キルトワークショップを通してSDGsを学ぶ ―人文社会科学研究科 野村奈央 准教授
2023/5/11
本学大学院人文社会科学研究科 野村奈央 准教授が日本万国博覧会記念基金事業の助成を受けて開催した「SDGs キルトワークショップ」を紹介します。
1970年に開催された日本万国博覧会は、日本におけるキルトの発展に大きな影響をもたらしたと言われています。当時は女性の就業率が5割に満たず、社会とのかかわりが少なかったのですが、万博でキルトが紹介されたことで、多くの女性が日本で生活をしつつ北米の文化を学ぶきっかけを得られました。このワークショップは、今日まで続く万博とキルトの功績をSDGsの視点から再解釈することで、環境問題や持続可能な社会を実現する手段としてのキルト制作を目指したものです。
本ワークショップは、古布などの材料をアップサイクルするアーティストとしてグローバルに活躍するAi Kijima氏、武蔵野福祉事務所、International Quilt Museumの協力を受けて、東京都武蔵野市内の障害者地域生活支援ステーション「わくらす武蔵野」にて、2月13日(月)、15日(水)、17日(金)に開催されました。
1日目と2日目にはキルトのテクニックを使ったコラージュや、異なる素材をパッチワークする技術を学びながらキルトのブロックを作り、最終日にはキルトブロックをつなげて、共同でクレイジーキルトを作成しました。
キルト制作には、武蔵野福祉事務所の利用者が制作と販売を行っているブランド「つむぐと」に携わる方々や、地域住民の方々を始めとする約90名の方々が参加しました。
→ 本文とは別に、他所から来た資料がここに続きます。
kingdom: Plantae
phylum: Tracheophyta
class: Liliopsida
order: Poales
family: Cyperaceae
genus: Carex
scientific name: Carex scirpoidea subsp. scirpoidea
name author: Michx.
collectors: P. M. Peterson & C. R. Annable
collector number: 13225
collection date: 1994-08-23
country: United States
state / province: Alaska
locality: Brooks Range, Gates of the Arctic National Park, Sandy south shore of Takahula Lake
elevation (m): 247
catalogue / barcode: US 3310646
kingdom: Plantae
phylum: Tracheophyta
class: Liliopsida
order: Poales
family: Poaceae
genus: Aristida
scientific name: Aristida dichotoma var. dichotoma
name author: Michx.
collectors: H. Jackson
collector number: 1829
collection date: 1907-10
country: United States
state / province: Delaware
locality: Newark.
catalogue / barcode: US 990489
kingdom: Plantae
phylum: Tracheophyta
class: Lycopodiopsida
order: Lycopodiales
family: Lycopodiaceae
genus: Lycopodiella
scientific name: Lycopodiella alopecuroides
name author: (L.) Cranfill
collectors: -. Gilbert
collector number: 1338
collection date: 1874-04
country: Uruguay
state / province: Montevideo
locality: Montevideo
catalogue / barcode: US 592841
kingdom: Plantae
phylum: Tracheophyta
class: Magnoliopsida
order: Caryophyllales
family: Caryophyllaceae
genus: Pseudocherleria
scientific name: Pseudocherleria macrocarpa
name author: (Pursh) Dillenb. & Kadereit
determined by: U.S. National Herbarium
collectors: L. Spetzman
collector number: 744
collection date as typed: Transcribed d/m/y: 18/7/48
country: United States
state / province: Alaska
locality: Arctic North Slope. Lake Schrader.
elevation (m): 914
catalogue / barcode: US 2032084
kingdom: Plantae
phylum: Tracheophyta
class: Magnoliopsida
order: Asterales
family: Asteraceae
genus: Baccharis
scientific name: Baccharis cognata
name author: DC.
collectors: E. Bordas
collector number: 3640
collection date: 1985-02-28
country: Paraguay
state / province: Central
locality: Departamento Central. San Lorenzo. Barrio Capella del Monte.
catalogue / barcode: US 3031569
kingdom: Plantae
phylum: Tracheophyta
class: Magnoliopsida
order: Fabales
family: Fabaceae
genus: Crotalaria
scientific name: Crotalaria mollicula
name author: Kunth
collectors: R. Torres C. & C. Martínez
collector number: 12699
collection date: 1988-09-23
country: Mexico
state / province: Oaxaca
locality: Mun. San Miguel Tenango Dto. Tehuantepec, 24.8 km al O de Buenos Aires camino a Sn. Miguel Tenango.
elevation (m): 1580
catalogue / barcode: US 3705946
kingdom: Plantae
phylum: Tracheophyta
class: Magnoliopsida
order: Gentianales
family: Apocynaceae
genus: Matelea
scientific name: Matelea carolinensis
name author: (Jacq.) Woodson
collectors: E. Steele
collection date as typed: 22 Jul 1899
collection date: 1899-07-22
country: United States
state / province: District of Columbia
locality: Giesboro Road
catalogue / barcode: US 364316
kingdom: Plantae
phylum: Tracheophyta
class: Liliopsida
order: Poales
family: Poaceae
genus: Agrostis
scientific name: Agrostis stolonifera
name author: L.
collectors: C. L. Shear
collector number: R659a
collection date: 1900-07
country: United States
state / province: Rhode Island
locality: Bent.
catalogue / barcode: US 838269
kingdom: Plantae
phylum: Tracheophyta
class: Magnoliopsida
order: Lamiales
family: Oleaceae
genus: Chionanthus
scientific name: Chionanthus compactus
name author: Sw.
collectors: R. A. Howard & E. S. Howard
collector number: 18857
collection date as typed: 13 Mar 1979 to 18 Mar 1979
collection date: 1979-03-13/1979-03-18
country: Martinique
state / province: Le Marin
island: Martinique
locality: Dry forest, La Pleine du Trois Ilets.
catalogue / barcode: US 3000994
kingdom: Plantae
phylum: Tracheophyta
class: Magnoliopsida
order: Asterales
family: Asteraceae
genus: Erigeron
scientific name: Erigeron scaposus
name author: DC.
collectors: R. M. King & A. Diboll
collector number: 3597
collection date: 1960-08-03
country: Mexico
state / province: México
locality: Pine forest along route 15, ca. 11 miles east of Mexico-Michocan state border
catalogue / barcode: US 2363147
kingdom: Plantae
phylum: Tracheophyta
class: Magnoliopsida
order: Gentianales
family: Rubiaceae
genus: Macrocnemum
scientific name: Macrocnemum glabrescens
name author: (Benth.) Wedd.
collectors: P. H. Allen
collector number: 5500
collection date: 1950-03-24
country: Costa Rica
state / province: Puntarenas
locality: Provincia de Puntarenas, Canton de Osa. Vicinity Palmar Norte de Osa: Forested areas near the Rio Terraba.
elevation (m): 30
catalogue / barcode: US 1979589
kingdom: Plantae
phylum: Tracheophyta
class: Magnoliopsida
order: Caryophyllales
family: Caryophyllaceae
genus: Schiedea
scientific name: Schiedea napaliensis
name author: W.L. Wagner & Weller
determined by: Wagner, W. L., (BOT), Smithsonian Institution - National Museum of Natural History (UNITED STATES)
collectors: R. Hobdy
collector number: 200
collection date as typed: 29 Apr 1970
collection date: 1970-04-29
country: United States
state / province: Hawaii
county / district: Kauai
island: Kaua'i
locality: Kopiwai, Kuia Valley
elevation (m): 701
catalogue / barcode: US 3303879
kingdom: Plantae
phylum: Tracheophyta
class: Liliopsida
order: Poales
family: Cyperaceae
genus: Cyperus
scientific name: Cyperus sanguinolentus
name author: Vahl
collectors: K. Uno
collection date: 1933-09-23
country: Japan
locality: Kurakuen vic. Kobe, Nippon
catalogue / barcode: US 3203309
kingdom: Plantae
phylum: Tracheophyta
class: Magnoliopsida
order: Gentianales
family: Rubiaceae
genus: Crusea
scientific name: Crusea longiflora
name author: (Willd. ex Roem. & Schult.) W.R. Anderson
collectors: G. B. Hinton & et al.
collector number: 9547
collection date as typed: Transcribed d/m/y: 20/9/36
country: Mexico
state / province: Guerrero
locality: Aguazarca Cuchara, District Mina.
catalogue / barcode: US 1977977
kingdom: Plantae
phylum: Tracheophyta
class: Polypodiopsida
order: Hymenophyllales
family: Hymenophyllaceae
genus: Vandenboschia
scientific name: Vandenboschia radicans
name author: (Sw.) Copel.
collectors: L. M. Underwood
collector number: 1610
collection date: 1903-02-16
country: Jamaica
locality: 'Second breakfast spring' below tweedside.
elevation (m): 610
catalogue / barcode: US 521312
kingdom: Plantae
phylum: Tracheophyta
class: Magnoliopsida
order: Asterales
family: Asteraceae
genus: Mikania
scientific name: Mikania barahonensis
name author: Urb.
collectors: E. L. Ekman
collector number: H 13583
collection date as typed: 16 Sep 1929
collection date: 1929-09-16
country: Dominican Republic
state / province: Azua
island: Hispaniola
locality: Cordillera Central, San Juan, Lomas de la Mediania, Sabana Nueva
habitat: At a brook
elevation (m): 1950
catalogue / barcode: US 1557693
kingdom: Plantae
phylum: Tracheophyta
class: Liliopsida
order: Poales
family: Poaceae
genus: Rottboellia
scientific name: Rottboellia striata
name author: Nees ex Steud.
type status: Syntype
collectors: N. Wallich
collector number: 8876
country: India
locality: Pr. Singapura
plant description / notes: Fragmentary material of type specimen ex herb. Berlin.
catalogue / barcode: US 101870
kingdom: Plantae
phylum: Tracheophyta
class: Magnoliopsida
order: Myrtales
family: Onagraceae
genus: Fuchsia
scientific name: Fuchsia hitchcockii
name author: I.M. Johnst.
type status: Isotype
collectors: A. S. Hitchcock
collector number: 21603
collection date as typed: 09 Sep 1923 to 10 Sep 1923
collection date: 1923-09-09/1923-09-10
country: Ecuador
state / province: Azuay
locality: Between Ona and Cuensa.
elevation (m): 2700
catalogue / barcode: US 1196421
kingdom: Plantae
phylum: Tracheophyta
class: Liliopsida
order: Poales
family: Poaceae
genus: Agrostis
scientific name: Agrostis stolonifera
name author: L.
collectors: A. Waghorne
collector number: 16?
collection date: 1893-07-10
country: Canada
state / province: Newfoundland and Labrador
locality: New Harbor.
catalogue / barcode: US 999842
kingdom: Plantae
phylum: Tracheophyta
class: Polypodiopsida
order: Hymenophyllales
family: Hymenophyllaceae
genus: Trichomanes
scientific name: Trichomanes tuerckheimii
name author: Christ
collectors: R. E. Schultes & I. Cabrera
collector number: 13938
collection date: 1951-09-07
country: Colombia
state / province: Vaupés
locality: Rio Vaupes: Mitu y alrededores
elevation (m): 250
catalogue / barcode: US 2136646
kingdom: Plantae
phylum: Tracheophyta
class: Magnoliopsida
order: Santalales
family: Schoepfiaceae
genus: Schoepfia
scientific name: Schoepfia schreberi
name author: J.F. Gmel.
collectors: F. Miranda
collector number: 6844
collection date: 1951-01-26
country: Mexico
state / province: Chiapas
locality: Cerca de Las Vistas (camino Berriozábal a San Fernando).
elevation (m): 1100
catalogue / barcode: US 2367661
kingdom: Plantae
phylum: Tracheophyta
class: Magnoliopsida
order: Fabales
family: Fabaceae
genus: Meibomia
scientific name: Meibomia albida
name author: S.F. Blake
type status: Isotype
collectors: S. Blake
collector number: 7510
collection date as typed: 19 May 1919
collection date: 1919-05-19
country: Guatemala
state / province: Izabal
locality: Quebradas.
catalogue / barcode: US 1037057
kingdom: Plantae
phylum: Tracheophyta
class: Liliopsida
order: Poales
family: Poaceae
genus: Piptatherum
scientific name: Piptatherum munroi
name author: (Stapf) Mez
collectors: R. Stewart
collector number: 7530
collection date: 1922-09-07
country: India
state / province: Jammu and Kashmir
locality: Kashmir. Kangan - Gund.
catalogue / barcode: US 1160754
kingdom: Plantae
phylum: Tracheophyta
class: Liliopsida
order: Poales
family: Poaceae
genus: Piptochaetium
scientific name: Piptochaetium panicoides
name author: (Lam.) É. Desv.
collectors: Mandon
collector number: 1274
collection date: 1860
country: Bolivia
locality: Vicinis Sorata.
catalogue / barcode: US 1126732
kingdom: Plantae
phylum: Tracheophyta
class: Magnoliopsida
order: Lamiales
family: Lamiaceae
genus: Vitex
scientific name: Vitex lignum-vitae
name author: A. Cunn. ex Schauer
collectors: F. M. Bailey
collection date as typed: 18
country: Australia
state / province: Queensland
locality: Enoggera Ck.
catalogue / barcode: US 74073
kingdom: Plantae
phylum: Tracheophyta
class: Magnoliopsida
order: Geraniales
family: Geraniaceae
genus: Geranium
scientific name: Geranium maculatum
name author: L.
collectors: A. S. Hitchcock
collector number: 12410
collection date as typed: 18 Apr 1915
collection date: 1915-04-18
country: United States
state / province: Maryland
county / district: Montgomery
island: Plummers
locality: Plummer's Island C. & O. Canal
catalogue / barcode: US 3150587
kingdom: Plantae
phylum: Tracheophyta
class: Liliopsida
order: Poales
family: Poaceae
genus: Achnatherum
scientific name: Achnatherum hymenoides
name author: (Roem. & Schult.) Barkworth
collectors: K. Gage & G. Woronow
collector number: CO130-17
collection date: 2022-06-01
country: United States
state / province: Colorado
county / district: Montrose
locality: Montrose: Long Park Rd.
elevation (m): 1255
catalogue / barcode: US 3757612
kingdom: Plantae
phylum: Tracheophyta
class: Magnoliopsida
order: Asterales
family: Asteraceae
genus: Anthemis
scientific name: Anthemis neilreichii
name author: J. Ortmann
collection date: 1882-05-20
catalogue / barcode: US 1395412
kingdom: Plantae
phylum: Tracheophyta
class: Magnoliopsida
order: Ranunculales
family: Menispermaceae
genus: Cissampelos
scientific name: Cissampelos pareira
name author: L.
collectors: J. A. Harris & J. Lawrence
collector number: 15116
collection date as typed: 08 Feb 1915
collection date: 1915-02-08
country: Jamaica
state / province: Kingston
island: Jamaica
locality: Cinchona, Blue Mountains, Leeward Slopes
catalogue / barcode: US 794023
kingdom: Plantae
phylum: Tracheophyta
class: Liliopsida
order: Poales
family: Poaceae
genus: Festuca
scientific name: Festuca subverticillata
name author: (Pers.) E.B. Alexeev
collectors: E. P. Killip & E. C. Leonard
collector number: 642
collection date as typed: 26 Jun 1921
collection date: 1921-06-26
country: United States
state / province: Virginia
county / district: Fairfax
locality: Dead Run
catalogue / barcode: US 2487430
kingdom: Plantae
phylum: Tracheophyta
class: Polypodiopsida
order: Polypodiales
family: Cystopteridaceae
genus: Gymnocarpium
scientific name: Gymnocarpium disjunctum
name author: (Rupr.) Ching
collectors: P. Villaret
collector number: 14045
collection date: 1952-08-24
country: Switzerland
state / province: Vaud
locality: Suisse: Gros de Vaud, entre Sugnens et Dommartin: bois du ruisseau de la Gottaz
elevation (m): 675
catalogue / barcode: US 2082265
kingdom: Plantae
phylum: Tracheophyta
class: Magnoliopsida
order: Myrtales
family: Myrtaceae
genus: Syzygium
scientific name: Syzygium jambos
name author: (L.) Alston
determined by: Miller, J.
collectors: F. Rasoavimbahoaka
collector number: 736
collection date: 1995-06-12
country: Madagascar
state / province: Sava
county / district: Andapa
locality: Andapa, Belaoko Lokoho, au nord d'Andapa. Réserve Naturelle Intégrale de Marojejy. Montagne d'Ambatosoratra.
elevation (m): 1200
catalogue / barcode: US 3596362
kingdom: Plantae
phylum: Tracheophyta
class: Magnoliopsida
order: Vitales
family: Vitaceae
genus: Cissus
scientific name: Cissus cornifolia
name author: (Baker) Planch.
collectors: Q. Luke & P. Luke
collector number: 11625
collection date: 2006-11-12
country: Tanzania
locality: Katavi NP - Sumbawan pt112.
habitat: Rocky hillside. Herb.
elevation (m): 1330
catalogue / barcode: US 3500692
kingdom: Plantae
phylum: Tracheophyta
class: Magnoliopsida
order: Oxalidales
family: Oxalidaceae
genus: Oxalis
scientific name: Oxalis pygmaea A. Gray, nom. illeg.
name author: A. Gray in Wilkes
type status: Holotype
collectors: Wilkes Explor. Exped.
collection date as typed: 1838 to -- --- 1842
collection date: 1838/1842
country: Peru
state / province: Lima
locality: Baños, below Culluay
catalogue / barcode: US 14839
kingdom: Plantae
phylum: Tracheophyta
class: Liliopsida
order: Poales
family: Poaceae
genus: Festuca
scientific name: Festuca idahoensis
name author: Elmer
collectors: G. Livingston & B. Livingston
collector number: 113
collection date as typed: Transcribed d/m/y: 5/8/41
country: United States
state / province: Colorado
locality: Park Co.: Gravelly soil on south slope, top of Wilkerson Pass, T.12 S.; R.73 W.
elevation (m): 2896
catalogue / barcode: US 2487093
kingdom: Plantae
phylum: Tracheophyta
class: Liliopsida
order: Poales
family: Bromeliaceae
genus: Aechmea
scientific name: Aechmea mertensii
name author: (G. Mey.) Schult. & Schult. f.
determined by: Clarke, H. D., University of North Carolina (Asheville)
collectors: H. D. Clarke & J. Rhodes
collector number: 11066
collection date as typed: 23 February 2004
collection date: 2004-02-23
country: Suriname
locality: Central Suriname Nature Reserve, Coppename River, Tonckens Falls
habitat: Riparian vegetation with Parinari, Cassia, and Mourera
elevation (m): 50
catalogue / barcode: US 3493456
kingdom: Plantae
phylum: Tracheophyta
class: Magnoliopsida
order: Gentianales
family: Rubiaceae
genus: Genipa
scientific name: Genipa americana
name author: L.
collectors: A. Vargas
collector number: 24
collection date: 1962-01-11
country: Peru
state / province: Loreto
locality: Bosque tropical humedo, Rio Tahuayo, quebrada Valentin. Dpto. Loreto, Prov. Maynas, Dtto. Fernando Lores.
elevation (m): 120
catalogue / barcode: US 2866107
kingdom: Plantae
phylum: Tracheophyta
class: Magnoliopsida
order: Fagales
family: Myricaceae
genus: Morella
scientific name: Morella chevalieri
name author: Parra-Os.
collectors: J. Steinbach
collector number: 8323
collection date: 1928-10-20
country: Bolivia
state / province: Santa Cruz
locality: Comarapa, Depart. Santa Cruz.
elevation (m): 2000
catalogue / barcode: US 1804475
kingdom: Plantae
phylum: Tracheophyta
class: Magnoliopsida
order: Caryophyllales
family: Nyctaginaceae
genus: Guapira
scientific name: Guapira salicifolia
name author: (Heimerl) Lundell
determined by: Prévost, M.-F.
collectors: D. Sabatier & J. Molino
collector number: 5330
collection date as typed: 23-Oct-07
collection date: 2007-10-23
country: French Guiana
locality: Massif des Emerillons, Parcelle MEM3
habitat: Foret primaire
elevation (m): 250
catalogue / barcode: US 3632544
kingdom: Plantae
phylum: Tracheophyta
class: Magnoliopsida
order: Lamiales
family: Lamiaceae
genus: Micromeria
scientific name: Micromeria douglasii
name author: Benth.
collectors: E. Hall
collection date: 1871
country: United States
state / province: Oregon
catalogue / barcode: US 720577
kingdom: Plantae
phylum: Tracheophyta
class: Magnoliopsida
制作したクレイジーキルトは、2月24日(金)~3月15日(水)まで、ギャラリー?カフェ?スタジオ Janus Creationにて展示されました。
野村奈央准教授のコメント
現在、私は、International Quilt Museumの学芸員であるMarin F. Hanson氏と共に、日本におけるキルトの発展の歴史を調べる共同研究に取り組んでいます。女性の社会参加が限定されていた時代に、キルトが女性と社会と架け橋になったと経緯を調査することで、現代でもキルト制作を通じて多様性を尊重する社会を構築するきっかけを作ることができるのではないか、と考え、このようなワークショップを企画しました。